Cañaveral de León is a town and municipality located in the province of Huelva, Spain. According to the 2005 census, it has a population of 419 inhabitants and covers a 35 km^{2} area (12.0 people/km^{2}). It sits at an altitude of 533 m above sea level, and is 134 km from the capital.

== Etymology ==
Its name comes from its dependence on the Encomienda de León, and probably of the reeds that should exist at the foot of a large spring water that emerges at the center of the village and that has marked Cañaveral, beyond its name and also its shape and its history. In Spanish, cañaveral means "a place where reeds (caña) grow.

== History ==
Cañaveral de León is part of a group of four sister villages, the three other ones, located in the Badajoz Province (Extremadura), being Calera de León, Segura de León and Fuentes de León.
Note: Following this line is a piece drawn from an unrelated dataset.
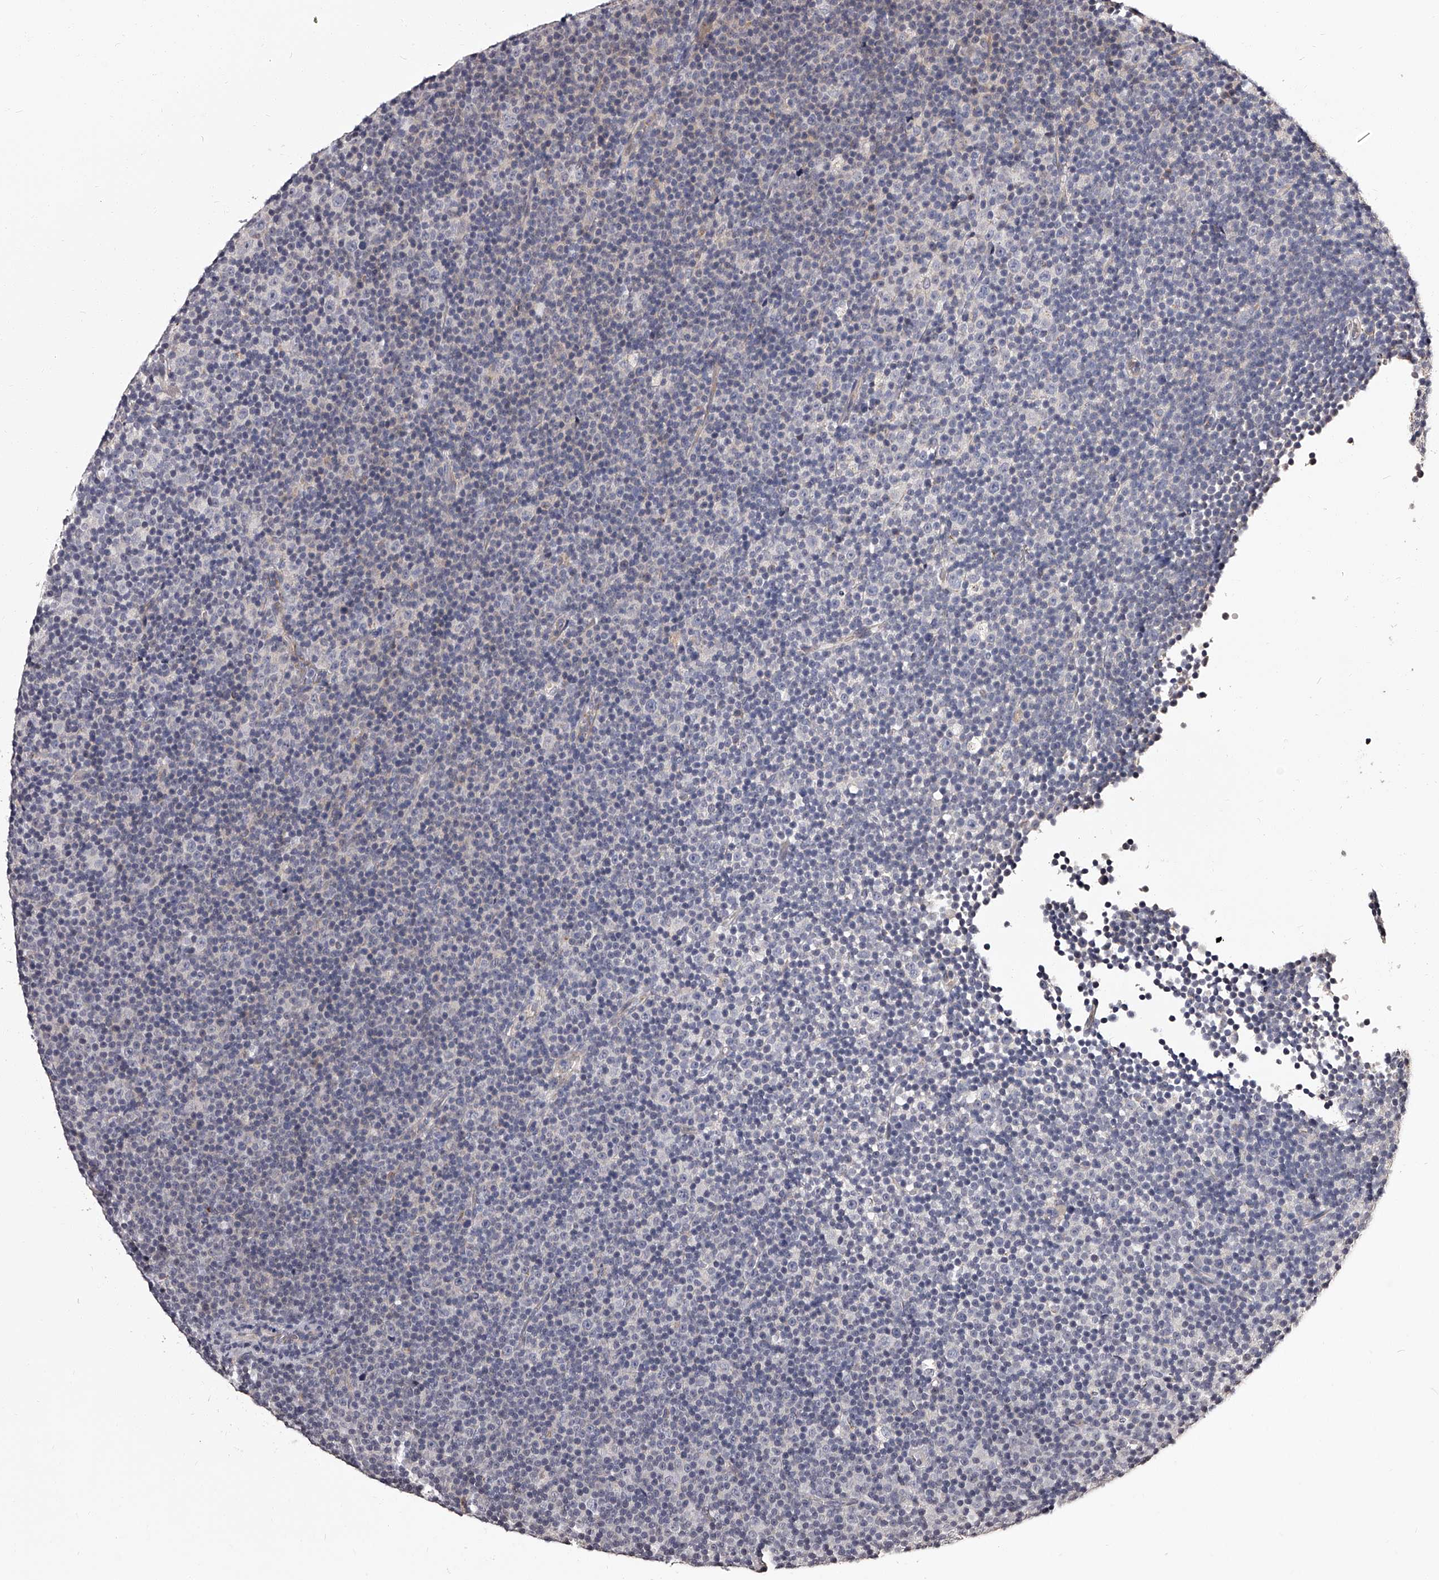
{"staining": {"intensity": "negative", "quantity": "none", "location": "none"}, "tissue": "lymphoma", "cell_type": "Tumor cells", "image_type": "cancer", "snomed": [{"axis": "morphology", "description": "Malignant lymphoma, non-Hodgkin's type, Low grade"}, {"axis": "topography", "description": "Lymph node"}], "caption": "Immunohistochemistry (IHC) micrograph of low-grade malignant lymphoma, non-Hodgkin's type stained for a protein (brown), which reveals no expression in tumor cells.", "gene": "RSC1A1", "patient": {"sex": "female", "age": 67}}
These lands were conquered from the Moors in the mid-thirteenth century by the Order of Santiago, All of them once belonged to the Encomienda Mayor de León (Greater Commandery of León), who was in charge of repopulating the area with people from Castilla y León.

The title of villa was granted to Cañaveral de León by King Philip II on 30 December 1588, which allowed the village to secede from Fuentes de León. Until 1833, the village was part of the Badajoz Province. in the next years, Cañaveral de León had a big dispute with the neighbouring village of Hinojales for the ownership of the area known as Umbría de Hinojales; Hinojales eventually won the case in court and Cañaveral de León lost some 4,500 ha of land.